In the subjects who were 65 years old or older, compared with a sleep time of 7–8 h, the ORs for sleep times of ≤6 h and ≥9 h, which are 4.65 (95% CI: 2.50–8.65) and 3.11 (95% CI: 1.35–7.15), are statistically significant (p < 0.01). Even after the multivariate logistic regression adjusted for differences in the variables of age, race, diabetes, TC, TG, HDL-C, LDL-C, education, diet score, income, current smoking, current drinking, activity group, BMI, mean WC, GFR, history of heart disease, and history of stroke, there was still a significant association between sleep time and depression. Compared with a sleep time of 7–8 h, the ORs for the sleep times of ≤6 h, 8–9 h, and ≥9 h, which are 4.48 (95% CI: 2.36–8.48), 2.25 (95% CI: 1.02–4.97), and 2.57 (95% CI: 1.08–6.10), respectively, are statistically significant (Table 3).
Table 3.
OR value (95% CI) |
|||||
---|---|---|---|---|---|
≤6 (n = 3,332) | 6–7 (n = 2,329) | 7–8 (n = 3,180) | 8–9 (n = 1,541) | >9 (n = 894) | |
<65 years old | |||||
Single factor | 4.10 (3.14–5.36) | 1.40 (1.00–1.95) | 1 (ref) | 1.08 (0.72–1.63) | 2.36 (1.60–3.48) |
Multivariate factor | 3.67 (2.80–4.81) | 1.35 (0.96–1.89) | 1 (ref) | 1.01 (0.66–1.53) | 2.22 (1.50–3.30) |
≥65 years old | |||||
Single factor | 4.65 (2.50–8.65) | 1.76 (0.83–3.73) | 1 (ref) | 2.12 (0.98–4.57) | 3.11 (1.35–7.15) |
Multivariate factor | 4.48 (2.36–8.48) | 1.89 (0.88–4.07) | 1 (ref) | 2.25 (1.02–4.97) | 2.57 (1.08–6.10) |
Multivariate factors included: age, race group, diabetes, high total cholesterol, high triglyceride, low high-density lipoprotein cholesterol, high low-density lipoprotein cholesterol, education, diet score, income, current smoking, current drinking, activity group, body mass index, mean waist circumference, decreased glomerular filtration rate, history of heart disease, and history of stroke.

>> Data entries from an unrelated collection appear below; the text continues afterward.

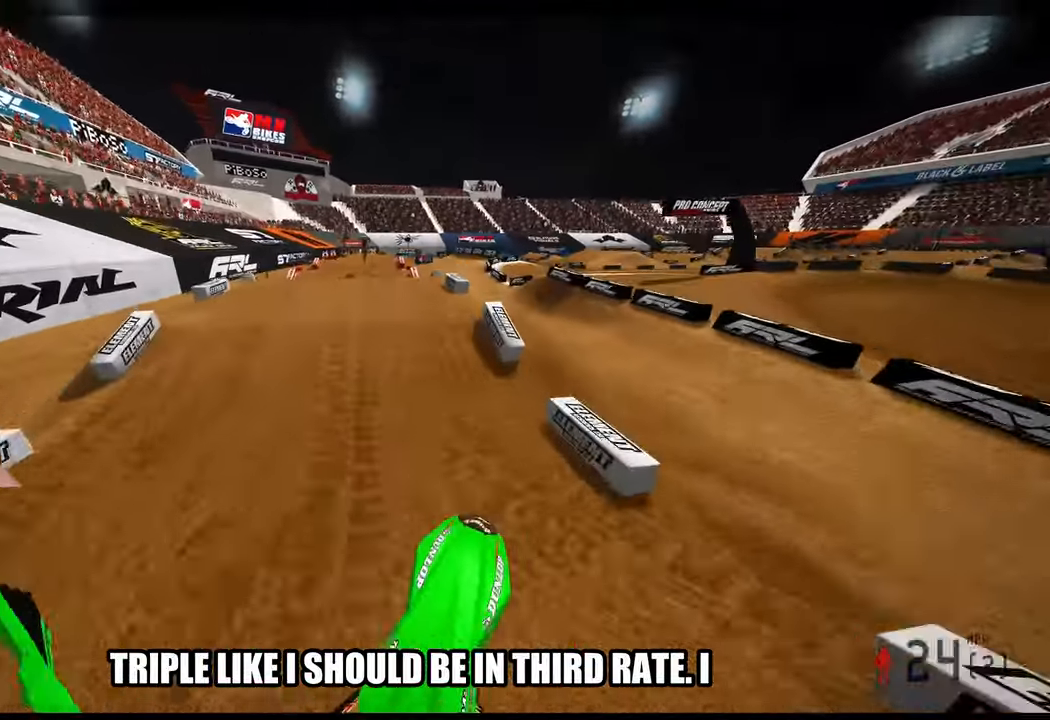
{"dt_ms": 500, "buttons": ["R2"], "left_stick": "left", "right_stick": "up", "events": [[33, "R2", "down"], [300, "left_stick", "center"], [350, "left_stick", "left"]]}
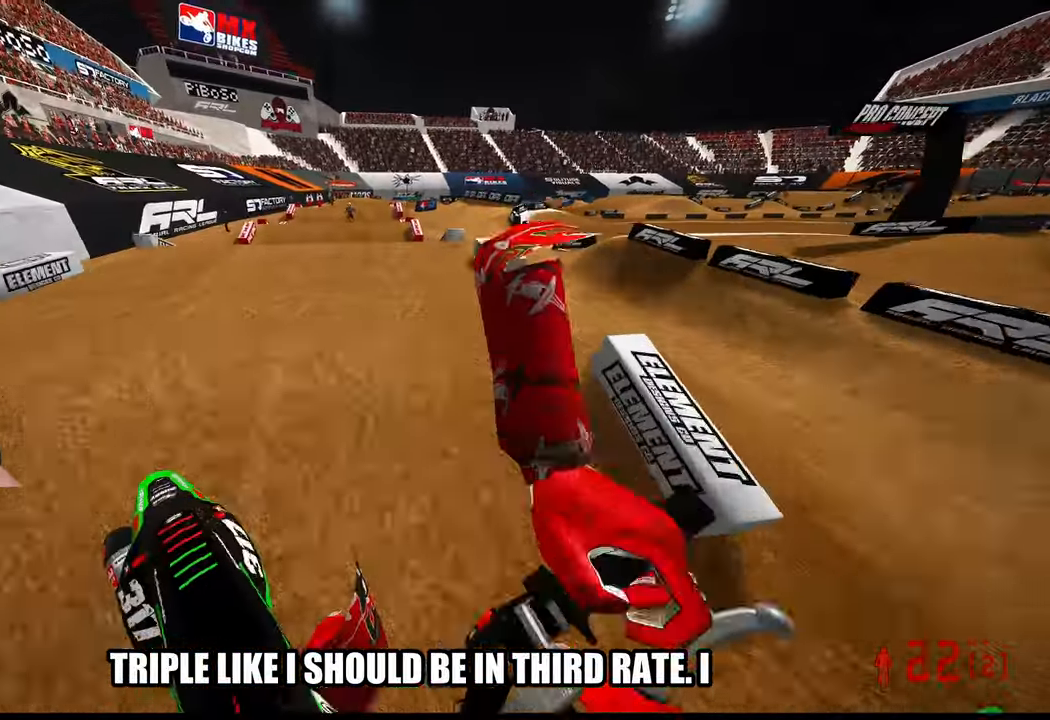
{"dt_ms": 500, "buttons": [], "left_stick": "center", "right_stick": "center", "events": [[33, "right_stick", "center"], [50, "R2", "up"], [200, "left_stick", "center"]]}
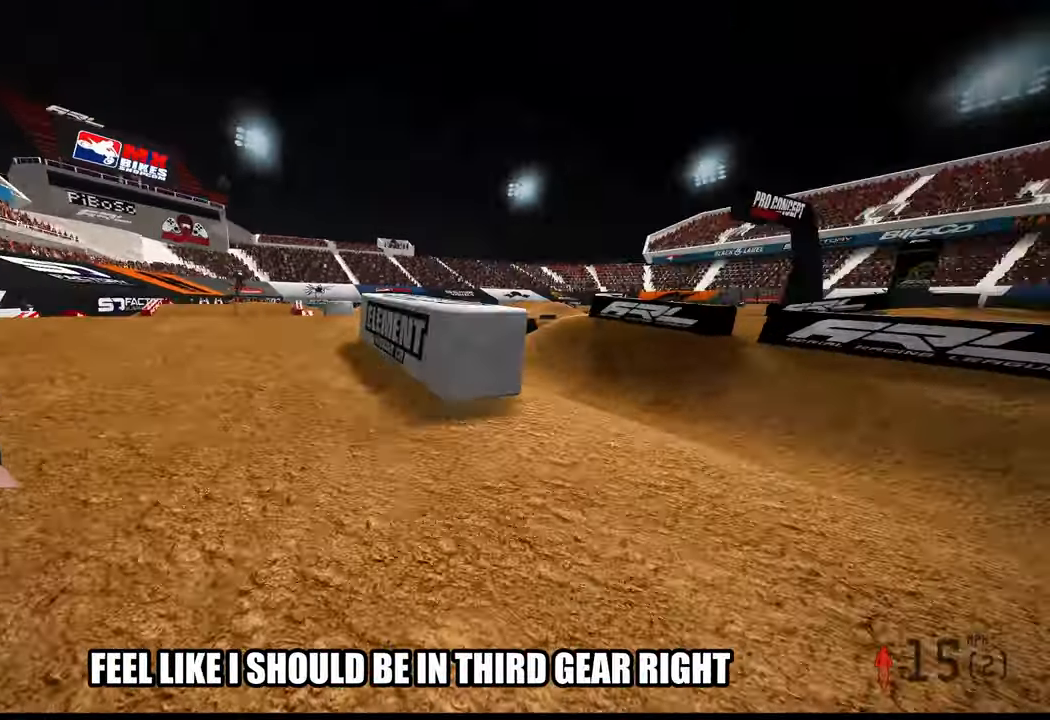
{"dt_ms": 500, "buttons": [], "left_stick": "center", "right_stick": "center", "events": []}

Abbreviations: OR, odds ratio; CI, confidence interval; ref, reference value.
Discussion
This investigation found that excess or lack of sleep increased the risk of depression. Specifically, the risk of depression is significantly higher in people with less than 6 h or more than 9 h of sleep compared with those with 6–8 h of sleep. Additionally, the risk of developing depression is four times higher in residents with less than 6 h of sleep than in those with 7–8 h of sleep. In subjects with the same amount of sleep, having an age of 65 years or above was a risk factor for depression. Our survey also revealed that for people who are 65 years old or younger, there is no significant difference in the risk of developing depression for sleeping times of 6–7, 7–8, and 8–9 h. Furthermore, for individuals who are 65 years old or older, there is no significant difference in the risk of developing depression for sleeping times of 6–7 and 7–8 h, but there is a significant difference in this risk for 8–9 h of sleep. The scale of this study in China is unprecedented.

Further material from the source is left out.